“I had to take to the horn and hang on some,” he admitted.
Ay, he had clung there desperately while the broncho pitched about the river-bed, whither Reb had retired for safety and to escape spectators. But at the next saddle Corazón was less violent; at the third, recovering from the stunning shocks and bruisings of the first day, he was a fiend; and then, on the following morning, he did not pitch at all. Reb rode him every day to sap the superfluous vigor in Corazón’s iron frame and he taught him as well as he could the first duties of a cowhorse. Finding that his new master never punished him unless he undertook to dispute his authority, the sorrel grew tractable and began to take an interest in his tasks.

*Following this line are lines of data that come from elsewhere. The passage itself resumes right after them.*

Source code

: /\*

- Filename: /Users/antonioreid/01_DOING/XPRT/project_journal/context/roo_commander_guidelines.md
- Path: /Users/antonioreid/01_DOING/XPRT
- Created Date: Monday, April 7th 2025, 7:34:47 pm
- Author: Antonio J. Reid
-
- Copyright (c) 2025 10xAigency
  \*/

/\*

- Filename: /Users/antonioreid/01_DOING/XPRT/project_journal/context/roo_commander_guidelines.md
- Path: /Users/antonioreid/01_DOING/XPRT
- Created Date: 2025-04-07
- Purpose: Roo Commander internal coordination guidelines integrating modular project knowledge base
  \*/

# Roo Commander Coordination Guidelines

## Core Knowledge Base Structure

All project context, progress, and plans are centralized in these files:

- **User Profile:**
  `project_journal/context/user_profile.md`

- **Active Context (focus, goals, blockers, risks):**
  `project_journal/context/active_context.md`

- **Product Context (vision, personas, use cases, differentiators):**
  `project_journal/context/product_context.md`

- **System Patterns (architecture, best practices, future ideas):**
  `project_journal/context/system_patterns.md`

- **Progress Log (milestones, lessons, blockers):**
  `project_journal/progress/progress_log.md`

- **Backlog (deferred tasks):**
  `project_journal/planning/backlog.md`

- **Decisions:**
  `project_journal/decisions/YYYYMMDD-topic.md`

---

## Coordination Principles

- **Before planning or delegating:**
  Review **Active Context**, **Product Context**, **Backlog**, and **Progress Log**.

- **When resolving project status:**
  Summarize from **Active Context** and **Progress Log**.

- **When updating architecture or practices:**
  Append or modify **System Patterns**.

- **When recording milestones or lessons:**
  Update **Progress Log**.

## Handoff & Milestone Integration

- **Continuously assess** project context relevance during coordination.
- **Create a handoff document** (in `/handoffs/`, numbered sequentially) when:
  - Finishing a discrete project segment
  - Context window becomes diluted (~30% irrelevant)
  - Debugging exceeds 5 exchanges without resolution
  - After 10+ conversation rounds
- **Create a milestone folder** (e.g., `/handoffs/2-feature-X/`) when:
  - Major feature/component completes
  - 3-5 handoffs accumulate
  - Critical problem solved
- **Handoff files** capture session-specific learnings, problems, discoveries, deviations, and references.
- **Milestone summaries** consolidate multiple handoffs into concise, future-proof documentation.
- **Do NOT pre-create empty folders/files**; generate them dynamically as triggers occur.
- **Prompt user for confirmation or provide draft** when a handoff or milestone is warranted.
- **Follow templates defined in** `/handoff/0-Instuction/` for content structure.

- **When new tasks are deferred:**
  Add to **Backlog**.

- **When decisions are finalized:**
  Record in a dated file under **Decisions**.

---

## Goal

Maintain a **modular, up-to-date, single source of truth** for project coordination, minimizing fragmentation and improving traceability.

“He’s done broke,” announced Reb; “I’ll have him bridle-wise in a week. He’ll make some roping horse. Did you see him this evening? I swan--”
They scoffed good-naturedly; but Reb proceeded on the assumption that Corazón was meant to be a roping horse, and schooled him accordingly. As for the sorrel, he took to the new pastime with delight. Within a month nothing gave him keener joy than to swerve and crouch at the climax of a sprint and see a cow thrown heels over head at the end of the rope that was wrapped about his saddle-horn.
The necessity of contriving to get three meals a day took me elsewhere, and I did not see Corazón again for three years. Then, one Sunday afternoon, Big John drew me from El Paso to Juarez on the pretense of seeing a grand, an extraordinary, a most noble bull-fight, in which the dauntless Favorita would slay three fierce bulls from the renowned El Carmen ranch, in “competency” with the fearless Morenito Chico de San Bernardo; and a youth with a megaphone drew us both to a steer-roping contest instead. We agreed that bull-fighting was brutal on the Sabbath.
“I’ll bet it’s rotten,” remarked Big John pessimistically, as we took our seats. “I could beat ’em myself.”
As he scanned the list, his face brightened. Among the seventeen ropers thereon were two champions and a possible new one in Raphael Fraustro, the redoubtable vaquero from the domain of Terrazas.
“And here’s Reb!” roared John--he is accustomed to converse in the tumult of the branding-pen--“I swan, he’s entered from Monument.”
Shortly afterwards the contestants paraded, wonderfully arrayed in silk shirts and new handkerchiefs.
“Some of them ain’t been clean before in a year,” was John’s caustic comment. “There’s Slim; I KNOW he hasn’t.”